Silicon Valley finally seems to be taking a serious look at “agile development” as a competitive advantage. Articles like “Reinventing the Software Development Strategy” by John Seybold give us a glimmer of hope that maybe software development doesn’t always need to be a “death march” of missed schedules, but rather can actually be fun.
If you accept arguments made in Seybold’s article (and many other articles and books about agile development and extreme programming), then you must look at testing in an entirely new light. Testing is not some pain-in-the-neck chore performed long after the design and coding by the most junior and inexperienced team members. Rather, continuous testing is the primary activity that drives everything else that’s going on in the project. In fact, if you truly put so understood Testing (with capital T) at the center, the whole agile process falls out more or less automatically from this single principle.
Testing, in the agile sense, has been notoriously difficult in the embedded space. The desktop guys have powerful, commodity hardware with plenty of standard development tools. We embedded folks, on the other hand, by definition work on some custom design interfaced to proprietary, often buggy (or not even yet existing) hardware.
But it doesn’t mean that embedded developers cannot dramatically improve Testability of their software. If you truly, seriously think about Testing, you need to bend everything in the project toward the Testing, not the other way around.
Let’s start with the design. Everybody knows that modular software with independently testable pieces is good. The trick, of course, is to build it that way.
The conventional approaches, unfortunately, aren’t helping here. Take for example a traditional RTOS. The natural units of decomposition are tasks. But when you try to unit-test any real-world task, you quickly notice that it is hopelessly intertwined with other tasks by means of semaphores, shared resources, mutexes, condition variables, event flags, message mailboxes, message queues, and so on. Surely, traditional RTOSes provide no shortage of mechanisms to tie the application in a hopeless knot.
Experienced embedded gurus know to be wary of most of the RTOS mechanisms, and strictly build applications around the message-passing paradigm. Strict encapsulation is the name of the game. A task hides all its internal data and resources and communicates with the outside world only by sending and receiving events. Such systems use only a tiny fraction of the RTOS, namely message queues, and have really no need for all the other tricky RTOS mechanisms. Software components designed that way are not only easier to unit-test. They are also safer, more reusable, maintainable, and extensible.
But at this point I need to ask the nagging questions. Why structuring all systems that way is not somehow enforced in the RTOS itself?
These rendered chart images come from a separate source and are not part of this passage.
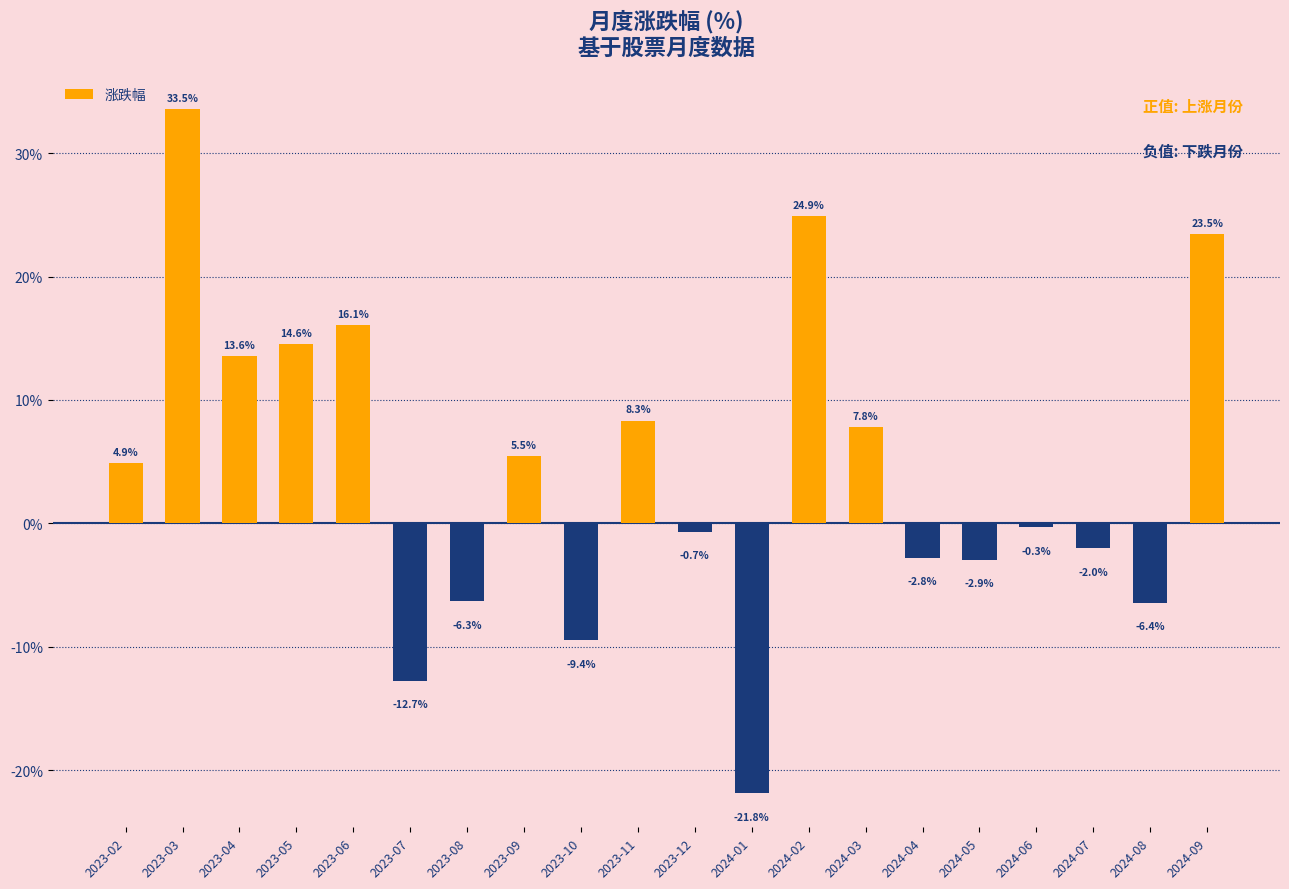

Rank the categories by value from lowest to highest.

2024-01, 2023-07, 2023-10, 2024-08, 2023-08, 2024-05, 2024-04, 2024-07, 2023-12, 2024-06, 2023-02, 2023-09, 2024-03, 2023-11, 2023-04, 2023-05, 2023-06, 2024-09, 2024-02, 2023-03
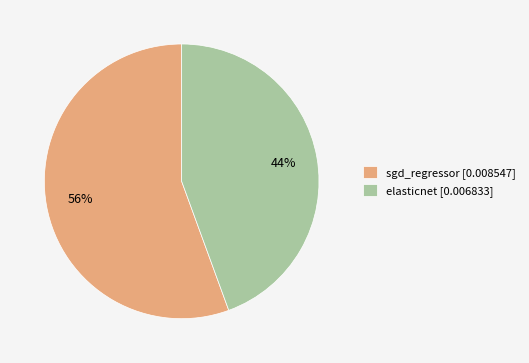

True or false: elasticnet accounts for 53% of the total.

False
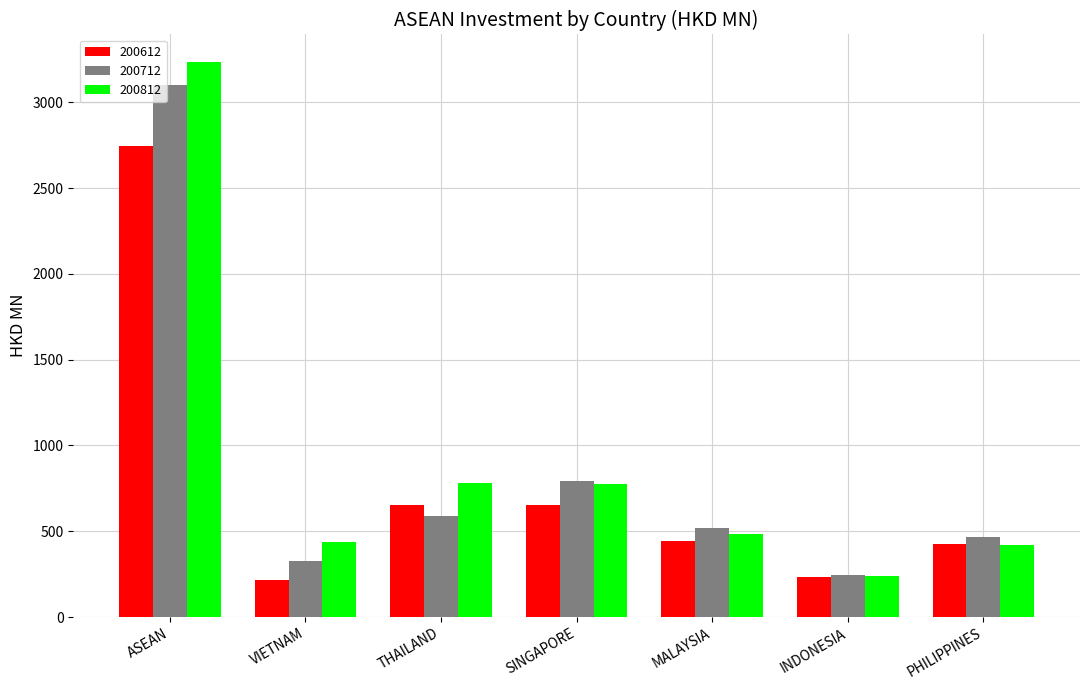

What are all the series names shown in the legend?

200612, 200712, 200812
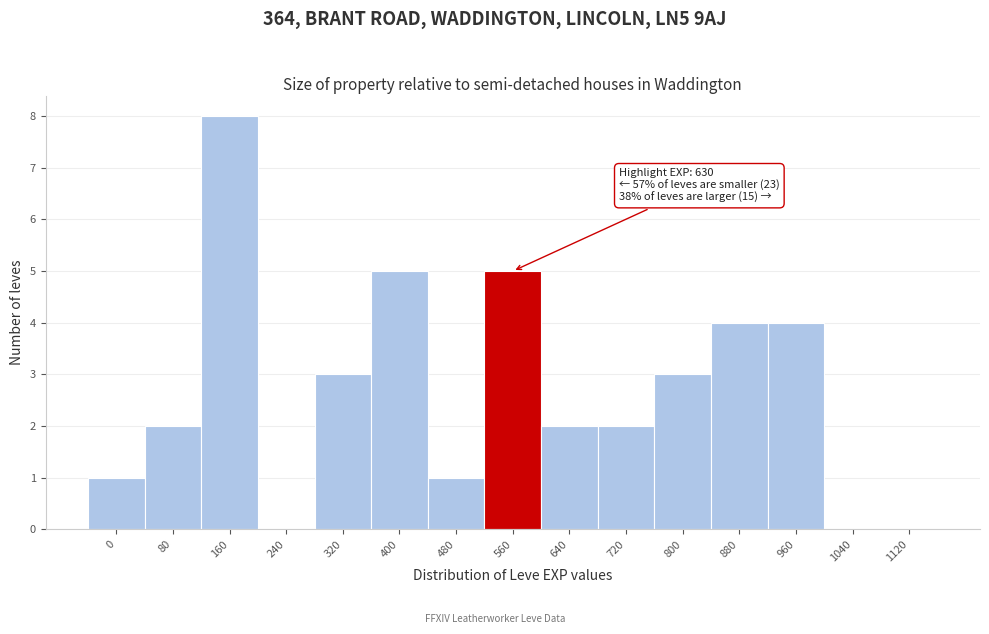

Reading right to left, transcribe all the data shown in this chart.

1120=0	1040=0	960=4	880=4	800=3	720=2	640=2	560=5	480=1	400=5	320=3	240=0	160=8	80=2	0=1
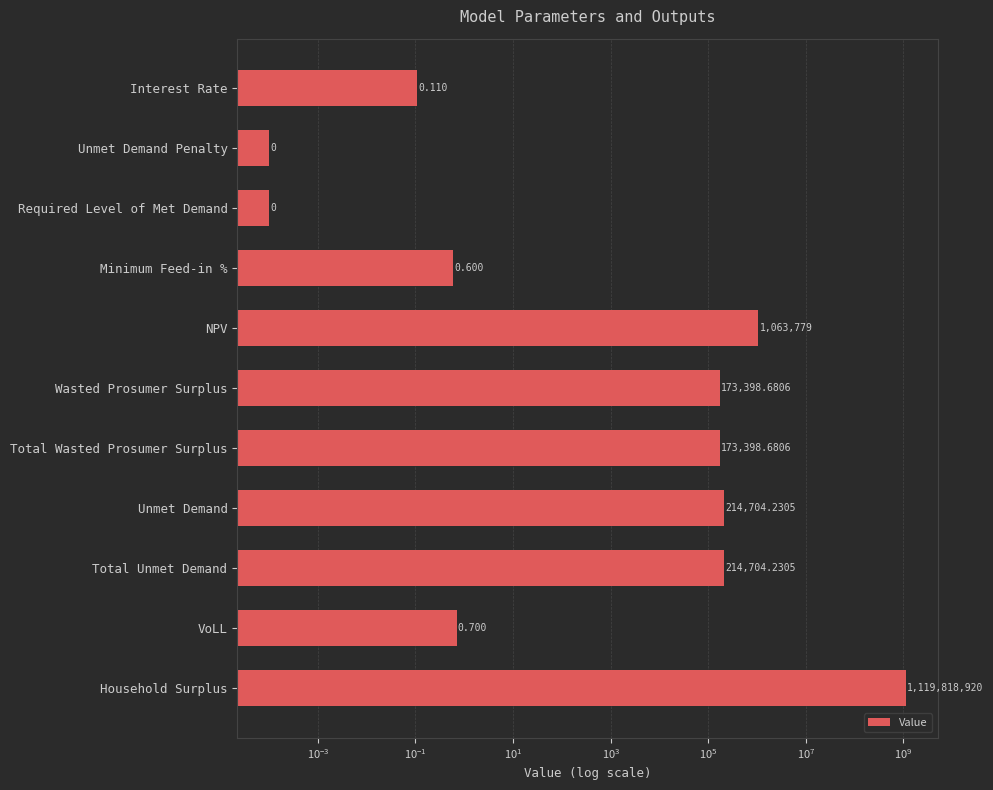

Is it true that the value at Minimum Feed-in % is 1.0?

False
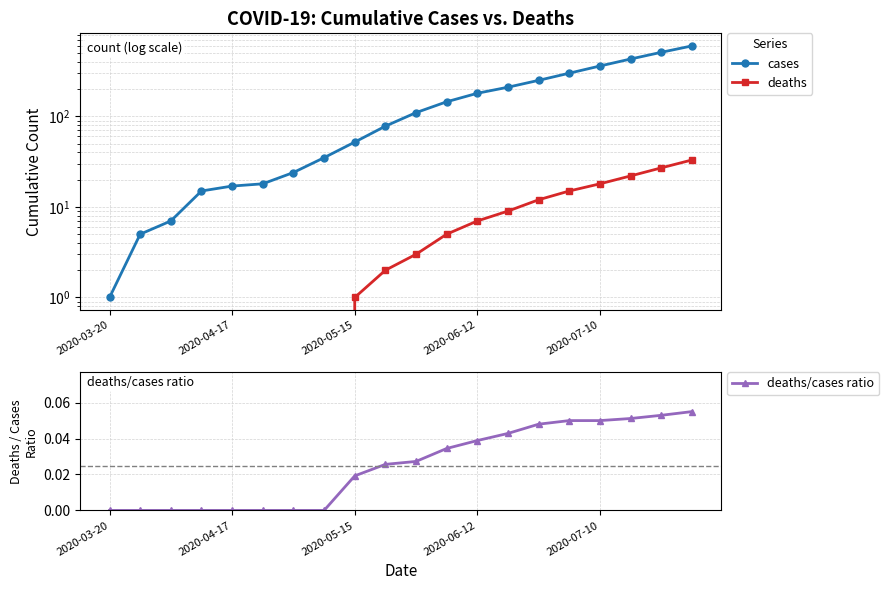

Is the value of cases at 2020-07-10 greater than the value of deaths at 2020-03-20?

Yes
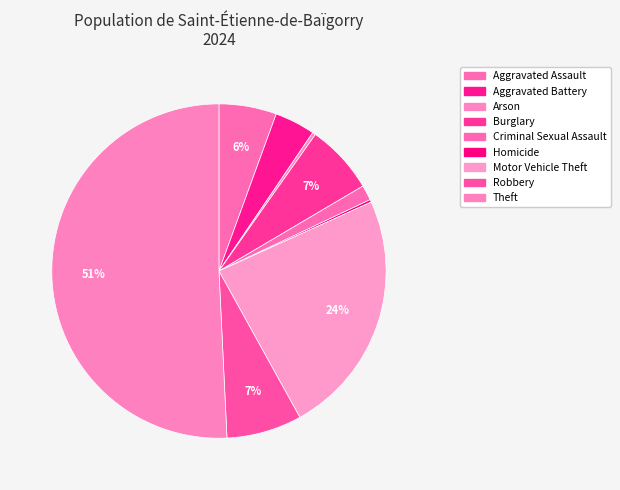

The Criminal Sexual Assault slice represents 9% of the pie. True or false?

False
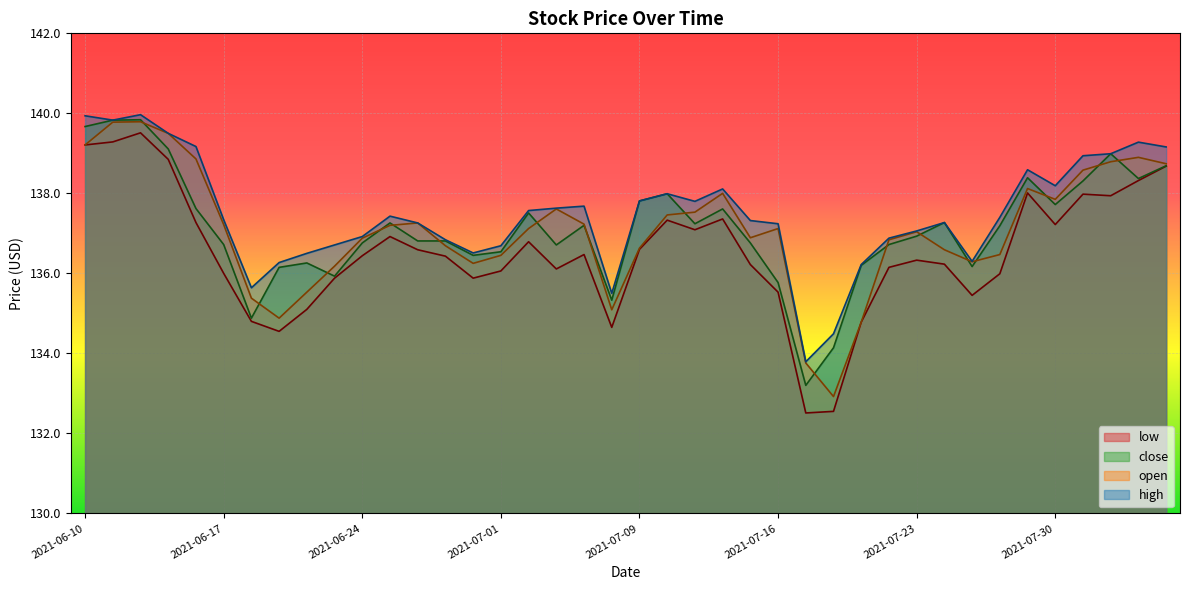

The value of low at 2021-06-22 is 219.9. True or false?

False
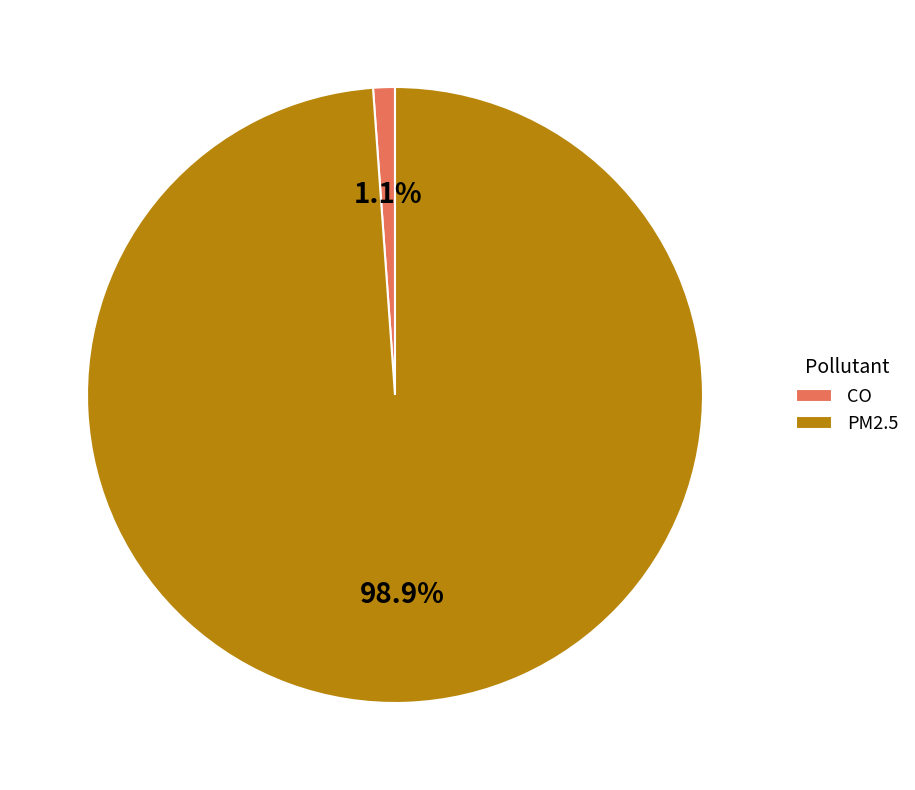

How many slices are in this pie chart?

2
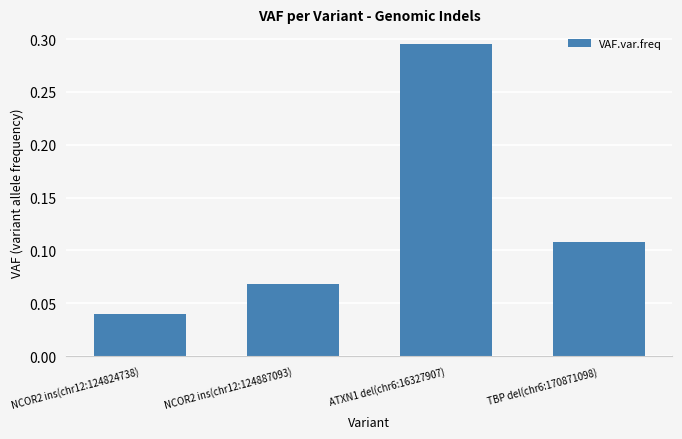

What is the label of the 3rd bar from the left?

ATXN1 del(chr6:16327907)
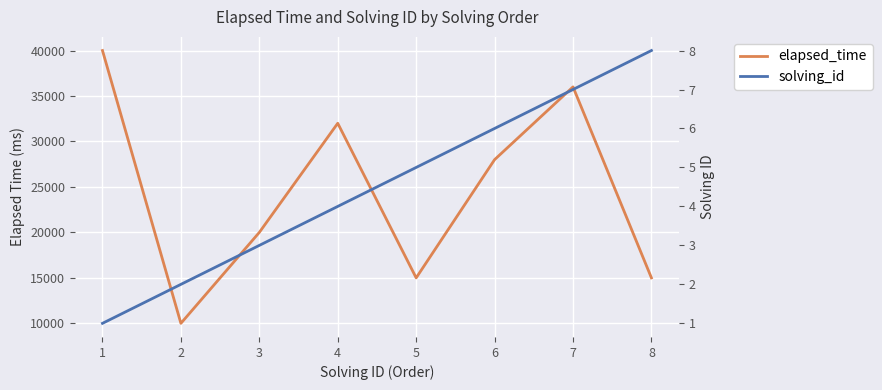

At 4, list the series in order from largest to smallest.

elapsed_time, solving_id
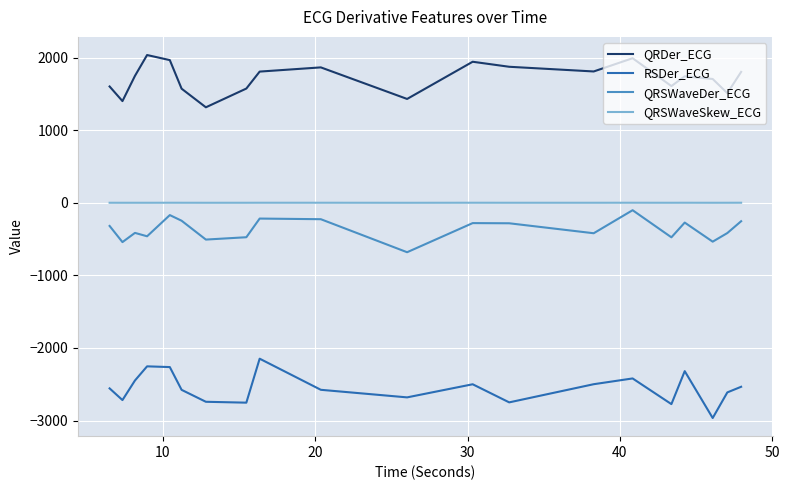

What is the difference between the maximum and minimum values in the RSDer_ECG series?

817.5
Why RTOS vendors bend over backwards to keep adding even more ways to couple the tasks?
The second aspect of software development that can make or break any successful Testing strategy is the error and exception handling policy. I’m really amazed how much complexity is added to the code by “defensive programming” techniques that somehow attempt to “handle” erroneous situations that never should have occurred in the first place, like overrunning an array index or dereferencing a NULL-pointer. The problem is that defensive programming hinders Testing… and demoralizes the testers.
You see, defensively written code accepts much wider range of inputs than it should and by doing so hides bugs. Your tests don’t appear to uncover evident errors. Yet such tests don’t build much confidence in the system, because the code might be wondering around all nights and weekends silently sweeping the errors under the rug.
A much better alternative is to confront errors head-on, by liberally using assertions (or more scientifically the Design By Contract philosophy). Testing a piece of code peppered with assertions is an entirely different experience than “defensive” code. Every successful Test run means that the program passed all its assertions. Every Test failure is much harder to dismiss as “not reproducible”, because you have a record in form of a file name and line number where the assertion fired. This information gives you an excellent starting point for understanding and ultimately fixing the bug.
And finally, Testing almost always requires instrumenting the code to give the tester additional visibility into the inner workings of the software. Unfortunately, in many embedded systems even the primitive printf() facility is unavailable (no screen to print to). Obviously, you can do much better than printf() (e.g., see the Quantum Spy software trace facility).
As you can see, Testing in the agile sense requires serious upfront investments and rethinking many of the time-honored embedded practices. You can no longer build a system without accounting for Testing right from the start.
What do you think about agile embedded software development? What do you do to improve Testability of your systems?